If you ask him, Cejudo will say the right things. But press him a bit, and he'll admit he's not at all surprised to be listed as high as a six-to-one favorite over Cariaso despite his relative inexperience. Everyone always knew he could wrestle. But it was the masterful boxing clinic he put on Dustin Kimura last December that really opened some eyes.

"Maybe (I was trying to prove a point)," Cejudo admits. "I think that kind of scared some people, because Kimura, he's no joke, man. He can strike too. He's very diverse. But I think the pressure and the head movement and the fakes, switching combinations on him from time to time, it's dangerous.

"I've been boxing for five years. I boxed amateur boxing, I went through the whole amateur rankings, so this isn't new to me. My head's down, my hands are up. I'm a very detailed fighter. I'm very detailed. I study myself. I study film and I make sure that everything's on point. Any wrestler with good, world-class wrestling who has good boxing skills, he's a dangerous fighter."
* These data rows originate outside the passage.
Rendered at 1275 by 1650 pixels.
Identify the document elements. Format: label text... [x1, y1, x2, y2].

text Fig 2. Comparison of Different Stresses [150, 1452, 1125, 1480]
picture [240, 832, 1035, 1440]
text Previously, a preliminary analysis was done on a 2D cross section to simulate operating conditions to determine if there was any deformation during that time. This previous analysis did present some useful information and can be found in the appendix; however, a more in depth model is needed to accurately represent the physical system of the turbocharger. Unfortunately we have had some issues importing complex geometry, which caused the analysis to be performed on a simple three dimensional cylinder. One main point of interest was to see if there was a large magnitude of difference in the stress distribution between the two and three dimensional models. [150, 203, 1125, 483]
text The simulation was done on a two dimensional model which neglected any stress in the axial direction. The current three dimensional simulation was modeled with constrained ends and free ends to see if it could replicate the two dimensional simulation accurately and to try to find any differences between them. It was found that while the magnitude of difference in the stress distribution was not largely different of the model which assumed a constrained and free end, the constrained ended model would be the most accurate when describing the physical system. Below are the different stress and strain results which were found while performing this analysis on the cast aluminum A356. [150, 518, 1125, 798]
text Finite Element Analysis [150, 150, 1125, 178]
Cejudo's attention to nuance is one of the first things that jumps out whenever he speaks, and because of that it'd be easy to attribute his quotes to any of his fellow Olympic medalists. That peculiar brand of obsession just comes with the territory -- which is part of the reason his muddled history with the scale is so damn puzzling. At this point, Cejudo can't quite explain his fixation on flyweight, other than admitting it's become "a personal thing more than anything." Because guys like him, they're not used to failing. They're not used to all this embarrassment.

Things got so bad that earlier this week a curious prop bet was posted on online gambling sites -- people were actually wagering whether Cejudo would once again bungle his cut to 126. Cejudo admits, at that point he grew a little nervous. But any worry wiped clean from his brow at Friday's UFC 185 weigh-ins, were he hit the 125-pound mark on the nose.

It was in many ways an unspoken statement. Championship weight, to swipe a phrase from Conor McGregor.

So now the fun can really begin. Cariaso, for all the grief he took for his failed title bid last September, is an undeniably tough out. His only UFC losses at flyweight have come at the hands of Johnson, Jussier Formiga and John Moraga -- aka the champ, and a pair of bona fide contenders. Another impressive showing on Saturday, and Cedujo could very well be one fight away from gold.

And in case you forgot, gold is sort of his specialty.

"That's up to the UFC," Cejudo says. "If they want to give me a world title shot, I'll take it. I've taken my time with this sport. I can box. I can counter. I can slip punches. I'm ready. I'm ready."